A trial began Monday in Brandon for a man accused of killing his wife before their home blew up two years ago.
Eight women and six men were selected at the Westman Centennial Auditorium in Brandon, which was turned into a makeshift courtroom for jury selection on Monday morning.
The 14 people will eventually decide whether or not Robert Hughes is guilty of killing his 63-year-old wife Betty.
Hughes was charged with second-degree murder in the death of his wife in Oct. 2019. She died at the home in Brandon’s Green Acres neighbourhood that they had bought months earlier.
Police allege Betty died before the couple’s home exploded, leaving it in ruins. Her body was later found in the rubble. Robert was found critically injured among the ruins.
Hughes, who was 63 at the time of the incident, was arrested after his release from hospital. He has been in custody since his arrest.
Sheriff’s officers led Hughes, dressed in a black suit with leg shackles, into court on Monday. He sat in the prisoner box hunched over and looking frail.
“The last day of Betty Hughes’ life was not something she or her family could have expected. She was cut badly and needed medical help,” said Crown attorney Chris Vanderhooft in his opening remarks.
“Her husband, who was the only other person there, did not help her. What he did, while she bled to death, was go to the basement and cut the gas line.”
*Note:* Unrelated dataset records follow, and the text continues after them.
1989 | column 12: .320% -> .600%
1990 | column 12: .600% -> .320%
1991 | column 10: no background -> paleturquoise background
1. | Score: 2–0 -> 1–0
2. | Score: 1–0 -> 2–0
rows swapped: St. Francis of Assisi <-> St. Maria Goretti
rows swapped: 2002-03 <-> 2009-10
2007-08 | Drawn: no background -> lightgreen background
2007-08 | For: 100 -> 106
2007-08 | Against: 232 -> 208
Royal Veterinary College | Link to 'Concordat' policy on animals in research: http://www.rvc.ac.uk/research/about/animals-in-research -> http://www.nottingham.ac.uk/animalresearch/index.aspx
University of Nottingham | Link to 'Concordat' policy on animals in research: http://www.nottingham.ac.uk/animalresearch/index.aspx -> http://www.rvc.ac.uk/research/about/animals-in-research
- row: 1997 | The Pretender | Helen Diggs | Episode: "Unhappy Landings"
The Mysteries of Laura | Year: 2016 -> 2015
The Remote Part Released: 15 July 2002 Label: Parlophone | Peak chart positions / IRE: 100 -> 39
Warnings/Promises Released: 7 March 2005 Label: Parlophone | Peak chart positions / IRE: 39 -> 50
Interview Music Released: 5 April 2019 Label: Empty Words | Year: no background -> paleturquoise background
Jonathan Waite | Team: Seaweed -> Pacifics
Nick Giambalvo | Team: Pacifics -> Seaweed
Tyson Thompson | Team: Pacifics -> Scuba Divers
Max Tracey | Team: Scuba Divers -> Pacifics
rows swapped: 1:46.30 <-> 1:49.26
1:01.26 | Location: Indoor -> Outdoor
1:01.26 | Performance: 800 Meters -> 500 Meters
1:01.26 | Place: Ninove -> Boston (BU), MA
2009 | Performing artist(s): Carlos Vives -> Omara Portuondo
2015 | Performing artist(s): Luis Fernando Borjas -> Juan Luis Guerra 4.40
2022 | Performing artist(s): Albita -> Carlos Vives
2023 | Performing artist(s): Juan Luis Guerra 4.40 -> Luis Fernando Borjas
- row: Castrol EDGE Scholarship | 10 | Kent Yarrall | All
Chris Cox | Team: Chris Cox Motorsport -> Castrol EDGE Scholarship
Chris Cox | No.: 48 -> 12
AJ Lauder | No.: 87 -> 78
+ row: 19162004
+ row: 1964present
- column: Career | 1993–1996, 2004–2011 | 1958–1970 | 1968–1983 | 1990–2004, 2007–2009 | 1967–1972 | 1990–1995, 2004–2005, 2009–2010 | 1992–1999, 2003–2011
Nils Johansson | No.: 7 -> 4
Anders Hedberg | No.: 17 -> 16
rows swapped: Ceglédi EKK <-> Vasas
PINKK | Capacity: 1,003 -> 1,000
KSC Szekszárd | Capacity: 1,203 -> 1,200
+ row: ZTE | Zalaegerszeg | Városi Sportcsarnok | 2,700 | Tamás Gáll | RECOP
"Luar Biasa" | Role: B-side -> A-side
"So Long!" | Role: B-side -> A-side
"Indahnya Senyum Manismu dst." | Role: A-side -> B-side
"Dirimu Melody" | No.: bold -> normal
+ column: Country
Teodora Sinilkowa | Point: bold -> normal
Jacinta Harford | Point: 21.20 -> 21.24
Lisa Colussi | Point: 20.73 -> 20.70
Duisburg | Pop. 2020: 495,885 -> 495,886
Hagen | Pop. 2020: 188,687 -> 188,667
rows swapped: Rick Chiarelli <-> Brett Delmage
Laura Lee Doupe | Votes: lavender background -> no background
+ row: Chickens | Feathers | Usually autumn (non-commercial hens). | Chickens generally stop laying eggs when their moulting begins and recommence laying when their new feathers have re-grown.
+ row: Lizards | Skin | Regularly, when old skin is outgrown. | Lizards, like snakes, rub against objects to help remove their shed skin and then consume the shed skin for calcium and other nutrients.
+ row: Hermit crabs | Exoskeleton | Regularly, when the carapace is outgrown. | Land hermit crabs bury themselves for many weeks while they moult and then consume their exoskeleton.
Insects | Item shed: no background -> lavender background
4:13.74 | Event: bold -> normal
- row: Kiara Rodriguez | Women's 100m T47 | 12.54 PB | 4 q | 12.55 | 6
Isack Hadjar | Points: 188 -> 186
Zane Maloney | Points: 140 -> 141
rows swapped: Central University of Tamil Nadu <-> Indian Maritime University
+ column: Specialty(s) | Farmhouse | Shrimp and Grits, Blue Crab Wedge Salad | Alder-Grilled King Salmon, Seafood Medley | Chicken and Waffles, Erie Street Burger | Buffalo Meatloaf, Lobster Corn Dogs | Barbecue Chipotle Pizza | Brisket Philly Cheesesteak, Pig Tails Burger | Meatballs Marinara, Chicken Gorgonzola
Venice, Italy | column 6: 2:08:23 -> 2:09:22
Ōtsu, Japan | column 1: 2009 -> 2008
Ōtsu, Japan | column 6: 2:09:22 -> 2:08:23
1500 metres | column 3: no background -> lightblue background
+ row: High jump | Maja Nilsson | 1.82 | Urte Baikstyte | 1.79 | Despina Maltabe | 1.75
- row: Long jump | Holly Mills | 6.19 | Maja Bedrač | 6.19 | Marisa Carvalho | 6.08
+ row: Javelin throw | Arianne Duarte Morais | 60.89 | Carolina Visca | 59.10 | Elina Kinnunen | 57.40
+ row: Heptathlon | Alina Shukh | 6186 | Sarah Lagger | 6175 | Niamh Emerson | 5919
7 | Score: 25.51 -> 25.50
In his remarks, Vanderhooft said the trial will hear how the couple’s marriage was falling apart. Despite purchasing a new home together, he said the relationship wasn’t able to be repaired.
He said the relationship took a fatal turn after Robert returned home to find a realtors’ “For Sale” sign on the front lawn and the couple got into a fight in the home’s kitchen.
Betty was killed after being slashed multiple times with a yellow-handled utility knife, he said. The extent of her injuries and bleeding caused her death, court was told.
“He killed his wife and knew there was no turning back,” he said. “Rather than calling 911, he dealt with the situation in a cowardly way.”
Vanderhooft said Hughes then tried to take his own life. He was pulled from the rubble with a rope around his neck, and with a utility knife in his hand, court was told.
Tampered gas line led to explosion
“Robert Hughes, after he killed Betty, went downstairs and tampered with the gas supply to the boiler. The accumulation of gas in the basement area ignited due to the pilot light on the water heater, causing a massive explosion,” he said.
Both the Crown and defence agreed that the explosion was caused by the actions of Hughes.
Const. Travis Foster, with the Brandon police forensic identification unit, was the first witness to take the stand in the Crown’s case. He and his partner were called to the scene shortly after the blast and were able to see inside the home’s kitchen area, where Betty’s body was located.
“There was a significant amount of blood on the floor around where Betty Hughes was located, more so where her head was located,” he testified. “The back of her shirt was completely saturated with blood.”
Foster said Betty’s body was laid onto a tarp and moved to a detached garage on the property to prevent further harm to her body. He said further inspection of the area revealed blood on the refrigerator door, counters and floors of the kitchen.
The next day, police were able to get into the basement.
“Within the mechanical room, we observed that the main gas line coming into the hot water boiler for the house had been disconnected,” Foster testified. “There was a pipe wrench and some blood staining on the floor at the base of the hot water tank.
“The control valve on the hot water tank was switched to the pilot position and there was blood staining on the hot water control valve.”
The coveralls Hughes was wearing that night, a rope tied in the form of a noose, shoes with blood stains and other articles of clothing were later seized by police after he was taken to hospital.
A pair of blood-stained sweat pants was also seized by police, Foster testified.
On cross-examination, defence lawyer Saul Simmonds pressed Foster on why and he and his partner, Const. Robert Gale, who also testified Monday, only took swabs of certain blood stains and only did a search of part of the ruins of the home.
He also questioned why a further search wasn’t done to find the missing blade tip from the utility knife, yet other items, like the individual contents of Betty’s purse, were itemized.
Members of the Brandon Fire and Emergency Service, a fire investigator and DNA and pathology experts are expected to testify this week.
The trial is scheduled to last three weeks, at which point the jury will begin deliberations.